*Problem to solve*. What you return must be the lines of the data that hold the word "named".

*Given data*.
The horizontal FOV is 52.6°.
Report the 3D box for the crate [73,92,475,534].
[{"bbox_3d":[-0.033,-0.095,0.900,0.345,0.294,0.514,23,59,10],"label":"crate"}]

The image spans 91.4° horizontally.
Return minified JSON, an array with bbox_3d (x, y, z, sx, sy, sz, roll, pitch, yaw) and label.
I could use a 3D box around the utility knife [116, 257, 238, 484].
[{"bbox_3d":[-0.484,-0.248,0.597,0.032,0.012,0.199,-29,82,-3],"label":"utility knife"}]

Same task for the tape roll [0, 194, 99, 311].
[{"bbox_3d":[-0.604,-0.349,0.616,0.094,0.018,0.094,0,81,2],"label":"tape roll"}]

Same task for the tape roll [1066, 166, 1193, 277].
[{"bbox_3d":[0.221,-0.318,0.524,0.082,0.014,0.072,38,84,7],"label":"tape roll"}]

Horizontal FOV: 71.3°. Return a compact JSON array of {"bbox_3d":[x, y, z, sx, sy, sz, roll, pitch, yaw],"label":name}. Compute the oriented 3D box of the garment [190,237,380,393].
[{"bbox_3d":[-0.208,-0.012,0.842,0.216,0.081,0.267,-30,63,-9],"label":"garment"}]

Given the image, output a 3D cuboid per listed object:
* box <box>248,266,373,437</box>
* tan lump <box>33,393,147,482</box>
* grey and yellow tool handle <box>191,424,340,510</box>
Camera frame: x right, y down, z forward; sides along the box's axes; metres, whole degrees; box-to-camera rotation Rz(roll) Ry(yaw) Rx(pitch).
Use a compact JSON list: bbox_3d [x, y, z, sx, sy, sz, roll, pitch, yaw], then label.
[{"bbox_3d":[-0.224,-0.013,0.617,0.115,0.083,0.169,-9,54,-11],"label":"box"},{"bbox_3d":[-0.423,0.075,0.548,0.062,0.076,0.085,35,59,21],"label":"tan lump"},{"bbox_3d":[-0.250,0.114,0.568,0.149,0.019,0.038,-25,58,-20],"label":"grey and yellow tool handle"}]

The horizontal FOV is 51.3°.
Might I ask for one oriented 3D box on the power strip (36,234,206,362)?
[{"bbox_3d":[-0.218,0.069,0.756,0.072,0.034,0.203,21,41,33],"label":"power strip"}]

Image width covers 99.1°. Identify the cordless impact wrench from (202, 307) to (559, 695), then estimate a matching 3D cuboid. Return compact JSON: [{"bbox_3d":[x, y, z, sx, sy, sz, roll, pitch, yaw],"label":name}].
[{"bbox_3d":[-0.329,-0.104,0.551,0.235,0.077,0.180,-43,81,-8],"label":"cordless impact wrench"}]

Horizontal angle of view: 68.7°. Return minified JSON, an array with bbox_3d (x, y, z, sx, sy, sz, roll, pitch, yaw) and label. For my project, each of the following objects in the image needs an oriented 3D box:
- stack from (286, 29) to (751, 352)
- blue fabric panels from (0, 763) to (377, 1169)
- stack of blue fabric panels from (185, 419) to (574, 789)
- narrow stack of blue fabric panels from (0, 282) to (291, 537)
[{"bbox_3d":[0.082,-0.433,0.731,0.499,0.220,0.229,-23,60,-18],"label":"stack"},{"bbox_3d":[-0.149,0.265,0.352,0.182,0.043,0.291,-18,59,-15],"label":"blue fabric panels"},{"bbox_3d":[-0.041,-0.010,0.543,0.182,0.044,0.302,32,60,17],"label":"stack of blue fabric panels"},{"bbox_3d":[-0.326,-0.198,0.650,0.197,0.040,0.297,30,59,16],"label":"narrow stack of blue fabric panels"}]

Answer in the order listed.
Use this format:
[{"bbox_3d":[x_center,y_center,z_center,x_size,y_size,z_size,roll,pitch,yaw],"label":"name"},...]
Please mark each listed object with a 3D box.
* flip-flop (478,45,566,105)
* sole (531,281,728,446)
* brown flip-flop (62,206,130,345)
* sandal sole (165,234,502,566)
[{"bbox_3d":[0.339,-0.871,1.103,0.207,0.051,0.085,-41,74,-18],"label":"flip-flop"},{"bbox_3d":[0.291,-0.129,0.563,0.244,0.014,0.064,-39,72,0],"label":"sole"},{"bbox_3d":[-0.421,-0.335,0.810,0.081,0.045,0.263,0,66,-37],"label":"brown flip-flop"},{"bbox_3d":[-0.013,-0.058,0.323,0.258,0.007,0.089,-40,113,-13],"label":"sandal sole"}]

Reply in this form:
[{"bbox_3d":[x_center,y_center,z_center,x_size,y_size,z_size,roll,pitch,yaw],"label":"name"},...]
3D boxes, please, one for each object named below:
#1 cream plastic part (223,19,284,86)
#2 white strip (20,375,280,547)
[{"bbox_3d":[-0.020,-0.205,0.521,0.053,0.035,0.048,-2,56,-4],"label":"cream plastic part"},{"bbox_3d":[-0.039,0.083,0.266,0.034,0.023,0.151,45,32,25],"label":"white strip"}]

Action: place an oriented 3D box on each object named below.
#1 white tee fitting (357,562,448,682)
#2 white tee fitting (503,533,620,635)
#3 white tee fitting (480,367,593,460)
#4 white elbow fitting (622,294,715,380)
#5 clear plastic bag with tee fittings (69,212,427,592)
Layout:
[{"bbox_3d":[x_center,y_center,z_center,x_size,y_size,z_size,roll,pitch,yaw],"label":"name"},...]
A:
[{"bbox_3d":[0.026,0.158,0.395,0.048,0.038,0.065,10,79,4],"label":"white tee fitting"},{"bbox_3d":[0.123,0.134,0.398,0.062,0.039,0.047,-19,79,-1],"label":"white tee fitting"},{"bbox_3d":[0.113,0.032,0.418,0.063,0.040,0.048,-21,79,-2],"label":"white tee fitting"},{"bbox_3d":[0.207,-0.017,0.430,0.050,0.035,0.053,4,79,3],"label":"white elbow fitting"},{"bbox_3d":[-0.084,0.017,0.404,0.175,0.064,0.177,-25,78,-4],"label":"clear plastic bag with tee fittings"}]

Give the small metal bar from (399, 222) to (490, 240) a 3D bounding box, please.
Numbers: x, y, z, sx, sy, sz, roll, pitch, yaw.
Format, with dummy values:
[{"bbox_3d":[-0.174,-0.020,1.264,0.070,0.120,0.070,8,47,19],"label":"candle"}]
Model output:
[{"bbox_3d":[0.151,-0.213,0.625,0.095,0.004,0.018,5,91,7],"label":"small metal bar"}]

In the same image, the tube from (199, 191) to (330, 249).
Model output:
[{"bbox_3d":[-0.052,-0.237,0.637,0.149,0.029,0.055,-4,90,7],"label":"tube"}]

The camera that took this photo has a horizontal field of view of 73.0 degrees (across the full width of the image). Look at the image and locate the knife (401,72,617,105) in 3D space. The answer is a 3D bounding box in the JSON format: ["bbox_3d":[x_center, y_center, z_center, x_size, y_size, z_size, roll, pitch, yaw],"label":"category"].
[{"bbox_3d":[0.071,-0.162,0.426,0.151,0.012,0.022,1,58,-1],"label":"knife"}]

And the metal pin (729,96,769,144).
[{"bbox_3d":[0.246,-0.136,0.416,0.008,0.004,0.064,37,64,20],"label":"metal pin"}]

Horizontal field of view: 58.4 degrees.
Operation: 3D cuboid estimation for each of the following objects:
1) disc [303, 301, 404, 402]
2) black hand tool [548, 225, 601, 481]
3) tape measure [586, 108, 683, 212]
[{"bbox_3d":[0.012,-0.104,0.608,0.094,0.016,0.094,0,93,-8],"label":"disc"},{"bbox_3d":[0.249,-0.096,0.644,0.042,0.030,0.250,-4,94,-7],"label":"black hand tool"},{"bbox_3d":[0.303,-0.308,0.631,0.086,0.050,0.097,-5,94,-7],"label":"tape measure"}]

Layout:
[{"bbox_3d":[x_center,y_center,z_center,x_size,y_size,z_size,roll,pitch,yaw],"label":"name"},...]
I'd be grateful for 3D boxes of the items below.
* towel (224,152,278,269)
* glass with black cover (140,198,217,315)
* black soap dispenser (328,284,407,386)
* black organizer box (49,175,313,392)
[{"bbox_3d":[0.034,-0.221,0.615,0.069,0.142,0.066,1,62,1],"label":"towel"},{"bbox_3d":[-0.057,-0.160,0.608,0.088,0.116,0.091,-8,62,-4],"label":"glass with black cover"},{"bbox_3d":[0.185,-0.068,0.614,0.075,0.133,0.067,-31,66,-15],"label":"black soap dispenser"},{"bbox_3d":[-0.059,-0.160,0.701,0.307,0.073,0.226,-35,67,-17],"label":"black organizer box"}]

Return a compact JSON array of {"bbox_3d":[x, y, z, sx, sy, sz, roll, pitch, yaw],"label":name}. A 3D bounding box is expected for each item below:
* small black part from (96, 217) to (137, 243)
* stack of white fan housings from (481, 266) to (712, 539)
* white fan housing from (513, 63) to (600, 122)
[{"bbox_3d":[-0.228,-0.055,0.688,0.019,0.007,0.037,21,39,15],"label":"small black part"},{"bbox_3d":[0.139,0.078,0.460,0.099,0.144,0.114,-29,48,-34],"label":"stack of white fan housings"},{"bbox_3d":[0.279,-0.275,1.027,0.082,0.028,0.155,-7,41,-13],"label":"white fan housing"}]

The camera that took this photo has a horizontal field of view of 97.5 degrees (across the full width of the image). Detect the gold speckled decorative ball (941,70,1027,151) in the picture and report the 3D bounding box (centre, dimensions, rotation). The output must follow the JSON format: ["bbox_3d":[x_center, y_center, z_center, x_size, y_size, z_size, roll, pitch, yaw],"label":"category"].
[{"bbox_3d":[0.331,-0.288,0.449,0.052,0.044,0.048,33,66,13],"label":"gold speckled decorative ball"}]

*Written reply*.
3D boxes, please, one for each object named below:
Action: place an oriented 3D box on each object named below.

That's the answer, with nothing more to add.